From first line to last, retype the data exactly.

[Source records]

>>>>>

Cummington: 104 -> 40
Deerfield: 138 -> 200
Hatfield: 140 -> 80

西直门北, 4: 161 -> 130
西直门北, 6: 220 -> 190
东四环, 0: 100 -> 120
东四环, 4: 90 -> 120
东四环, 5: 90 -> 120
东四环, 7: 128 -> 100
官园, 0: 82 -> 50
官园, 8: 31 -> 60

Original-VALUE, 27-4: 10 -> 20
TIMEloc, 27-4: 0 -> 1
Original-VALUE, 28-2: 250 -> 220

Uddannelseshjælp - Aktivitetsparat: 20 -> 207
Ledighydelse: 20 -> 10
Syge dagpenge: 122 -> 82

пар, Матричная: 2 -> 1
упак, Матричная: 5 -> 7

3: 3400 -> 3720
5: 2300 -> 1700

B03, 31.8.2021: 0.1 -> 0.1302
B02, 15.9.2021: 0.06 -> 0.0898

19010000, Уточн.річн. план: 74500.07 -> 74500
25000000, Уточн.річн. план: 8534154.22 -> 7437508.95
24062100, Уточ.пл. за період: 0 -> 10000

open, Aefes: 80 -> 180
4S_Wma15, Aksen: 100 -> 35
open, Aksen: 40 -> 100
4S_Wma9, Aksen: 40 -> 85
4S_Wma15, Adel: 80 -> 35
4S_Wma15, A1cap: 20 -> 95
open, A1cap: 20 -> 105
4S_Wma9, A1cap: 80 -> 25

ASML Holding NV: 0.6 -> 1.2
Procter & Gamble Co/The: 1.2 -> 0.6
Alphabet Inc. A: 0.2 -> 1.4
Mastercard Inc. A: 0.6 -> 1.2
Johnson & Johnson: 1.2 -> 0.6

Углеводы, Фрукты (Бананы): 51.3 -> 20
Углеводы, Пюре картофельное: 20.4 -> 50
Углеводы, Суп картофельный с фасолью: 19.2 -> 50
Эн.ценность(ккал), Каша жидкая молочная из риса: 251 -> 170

<<<<<

## [Output below]
Cummington: 104 -> 40
Deerfield: 138 -> 200
Hatfield: 140 -> 80

西直门北, 4: 161 -> 130
西直门北, 6: 220 -> 190
东四环, 0: 100 -> 120
东四环, 4: 90 -> 120
东四环, 5: 90 -> 120
东四环, 7: 128 -> 100
官园, 0: 82 -> 50
官园, 8: 31 -> 60

Original-VALUE, 27-4: 10 -> 20
TIMEloc, 27-4: 0 -> 1
Original-VALUE, 28-2: 250 -> 220

Uddannelseshjælp - Aktivitetsparat: 20 -> 207
Ledighydelse: 20 -> 10
Syge dagpenge: 122 -> 82

пар, Матричная: 2 -> 1
упак, Матричная: 5 -> 7

3: 3400 -> 3720
5: 2300 -> 1700

B03, 31.8.2021: 0.1 -> 0.1302
B02, 15.9.2021: 0.06 -> 0.0898

19010000, Уточн.річн. план: 74500.07 -> 74500
25000000, Уточн.річн. план: 8534154.22 -> 7437508.95
24062100, Уточ.пл. за період: 0 -> 10000

open, Aefes: 80 -> 180
4S_Wma15, Aksen: 100 -> 35
open, Aksen: 40 -> 100
4S_Wma9, Aksen: 40 -> 85
4S_Wma15, Adel: 80 -> 35
4S_Wma15, A1cap: 20 -> 95
open, A1cap: 20 -> 105
4S_Wma9, A1cap: 80 -> 25

ASML Holding NV: 0.6 -> 1.2
Procter & Gamble Co/The: 1.2 -> 0.6
Alphabet Inc. A: 0.2 -> 1.4
Mastercard Inc. A: 0.6 -> 1.2
Johnson & Johnson: 1.2 -> 0.6

Углеводы, Фрукты (Бананы): 51.3 -> 20
Углеводы, Пюре картофельное: 20.4 -> 50
Углеводы, Суп картофельный с фасолью: 19.2 -> 50
Эн.ценность(ккал), Каша жидкая молочная из риса: 251 -> 170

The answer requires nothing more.